Mavis and Harry Wong Smith were on ten-minute break, sipping tepid coffee in the Shop Rite Supermarket employee lounge. Twenty-nine year-old Mavis had relocated to Brandenburg, Massachusetts almost a year earlier to the day. She landed the cashier’s job in February. In his senior year of high school, Harry bagged groceries and stocked shelves.

Mavis grew up in Knoxville, on the Tennessee River. Her father worked for a lumber firm, harvesting tulip-poplar, hickory, yellow pine, red and white oak. The summer before she moved East, Mavis and her new husband, Travis, traveled to the Blue Ridge Mountains and climbed Clingman’s Dome, at 6643 feet the highest peak in the state. Mountain laurel, redbud and irises rimmed the trail. Mavis saw five wild turkeys and a brood of mottled, brownish ruffed grouse in the bush. The adult male kept up an unearthly drumming sound with its wings trying to frighten the newlyweds away. These were the sort of things Mavis told Harry when he wasn’t running price checks on kiwi fruit or chasing down abandoned shopping carts in the supermarket parking lot.

Mavis took a quick sip of coffee “Personal computers, quad speed CD-Roms, faxes, supersonic jets - ”

“There were no personal computers with quad speed CD-Rom in Gandhi’s time,” Harry corrected. “No faxes either.”

“That’s not the point,” Mavis blustered. “Personal happiness can’t be reduced to fat bank accounts or income property.”

Harry shook his head up and down as if on cue. A bogus gesture. But then, Mavis’ thinking was so outmoded and unfashionable—like something out of the psychedelic sixties, his parent’s whacked-out generation. A culture built on tie-dyed T-shirts, flower power, twenty year-olds chanting secret mantras and waiting for the millennium or Armageddon - whichever came first.

“If I owned income property,” Harry countered, “I certainly wouldn’t be busting my rump in a supermarket for minimum wage.” Harry didn’t know or particularly care if any of what Mavis was telling him was true. He could listen to her lilting voice for hours - for the better part of eternity. Stare into her cocoa-brown eyes, while watching the pouty bottom lip form syrupy phrases like ‘dervish whirling’, ‘right livelihood’, and ‘transmigration of souls’. Content was irrelevant. A lecture from Mavis on the intricacies of backyard composting would have left Harry equally spellbound.
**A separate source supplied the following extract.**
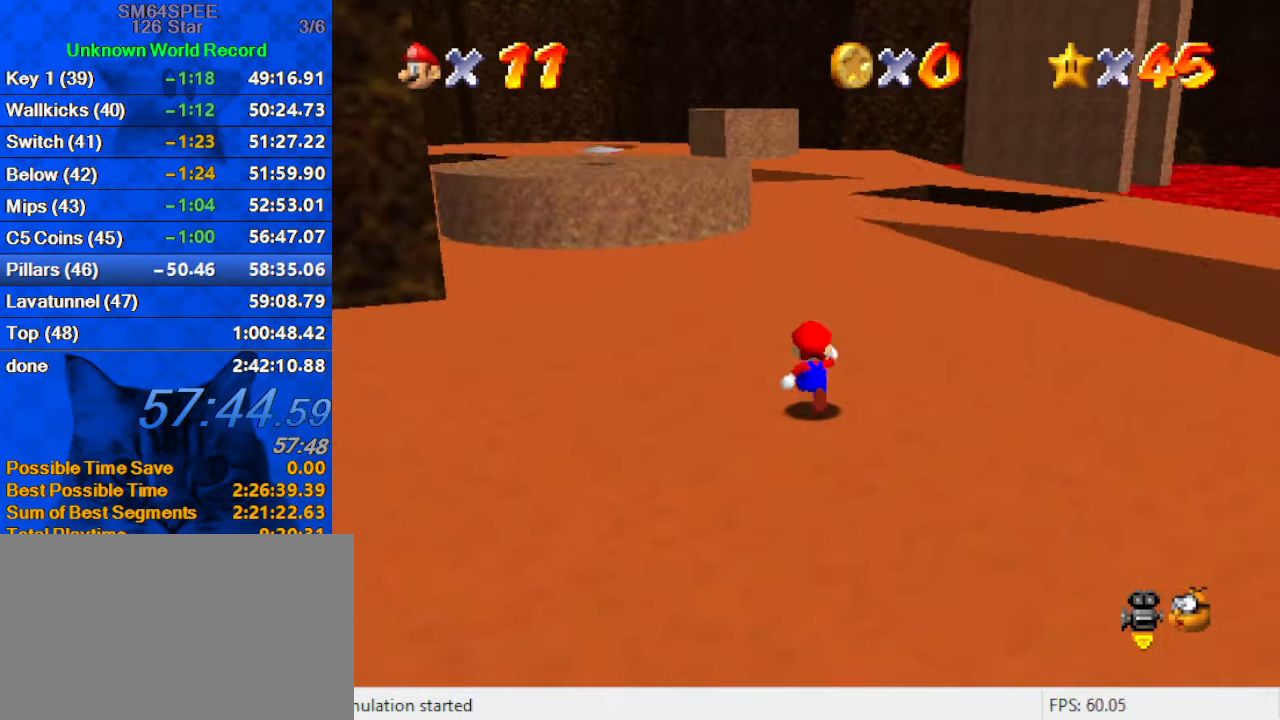
{"keys": ["shift", "up"], "events": [[433, "shift", "down"]]}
Mavis smiled displaying a set of perfectly white, even teeth. Her shoulder length hair was straight and black, the nose compact. Except for the pearly teeth, there was nothing particularly remarkable about Mavis Calhoun. Still, the ditsy woman got under Harry’s skin like an itch. Not so much an itch as an irresistible craving.

Harry had his own theory about the woman. Mavis Calhoun was 'covertly' beautiful. The woman possessed an untapped potential for hidden loveliness - a confused landscape of precious imperfections. Hers was not the fragile beauty of classic line and unblemished texture but, rather, a quality resembling the unpredictable exuberance of wild flowers - of catchfly and purple coneflower; the eagerness and zeal of chicory and yarrow; the scruffy, unassuming ardor of scarlet phlox and Queen Anne's lace.

In a rash moment of over exuberance, Harry once told Mavis something of the sort, but the guileless woman balked, didn’t know what to make of the odd remark.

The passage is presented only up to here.